You may not use any notes or books (including dictionaries) during this part of the exam.

For this part of the exam, you will need to know the following:

  • plot elements, story maps, and types of conflict
  • descriptive language vocabulary, especially the different kinds of figurative language, mood, and tone
  • points of view
  • internal monologue (and how you know when internal monologue is being used and whose internal monologue it is)
  • dialogue

You will be given at least one reading passage on this exam.  Expect to identify types of figurative language used in the passage, the tone of parts of the passage, plot elements in the passage, type of conflict, point of view, and moments of internal monologue.  Also be prepared to write out short responses about any of the above.  You may also be asked to figure out which characters from the passage belong to which lines of dialogue or lines of internal monologue.

 

Preparation:  It is recommended that you study your notes from semester one on the above topics.  Review work done on internal monologue and on dialogue, especially the Mango Street chapter with multiple speakers and Brave New World Chapter 3.  Also, spend some time reading through the list of “tone words” given to you earlier this year.  Work to have an understanding of what a majority of those tone words mean.

 

 

Part Two:  Brave New World—Extended-Response*

*(This means you will be writing a few paragraphs.)

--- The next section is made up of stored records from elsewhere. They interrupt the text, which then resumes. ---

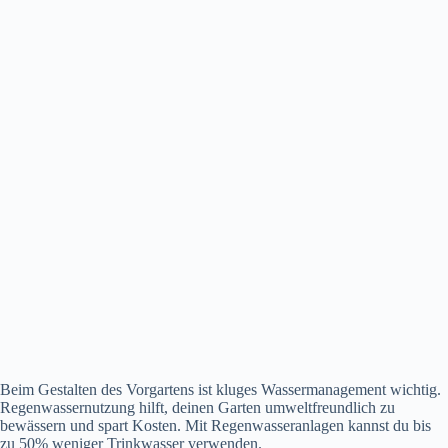
Beim Gestalten des Vorgartens ist kluges Wassermanagement wichtig.
Regenwassernutzung hilft, deinen Garten umweltfreundlich zu
bewässern und spart Kosten. Mit Regenwasseranlagen kannst du bis
zu 50% weniger Trinkwasser verwenden.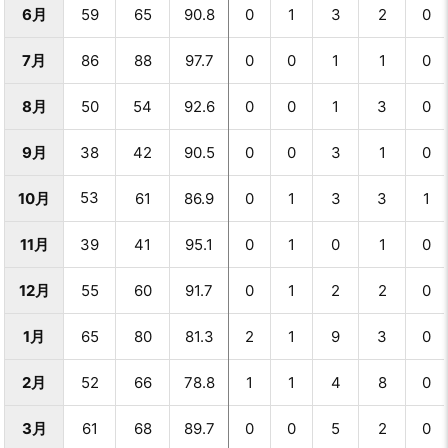
6月
59
65
90.8
0
1
3
2
0
7月
86
88
97.7
0
0
1
1
0
8月
50
54
92.6
0
0
1
3
0
9月
38
42
90.5
0
0
3
1
0
53
10月
61
86.9
0
1
3
3
1
11月
39
41
95.1
0
1
0
1
0
12月
55
60
91.7
0
1
2
2
0
1月
65
80
81.3
2
1
9
3
0
2月
52
66
78.8
1
1
4
8
0
3月
61
68
89.7
0
0
5
2
0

This part of the exam is open book and open note.  You will be writing an extended-response* to another reader’s opinion of Brave New World.  You will have to say whether you agree or disagree with that reader’s opinion and explain why.  In your explanation, you must refer to specific moments in the book from what we’ve read so far (Chapters 1-3) and explain why each moment you refer to supports your opinion.

 

Preparation:  It is recommended that you review the first three chapters of the book, particularly those moments where you strongly reacted to the book.  Consider why you reacted to those moments in that way.  Also, think through what your opinion of the book is so far.  Be specific as you think about this!  Don’t just say to yourself, “Yeah, like, I think the book is, you know, interesting.”  Try to pin-point what your exact reaction is so far.  Should this book be read by freshmen high school students?  Why?  Should the book be burned?  Why?  Is the book disturbing but intriguing?  Why?  Again, be specific as you think about your opinion.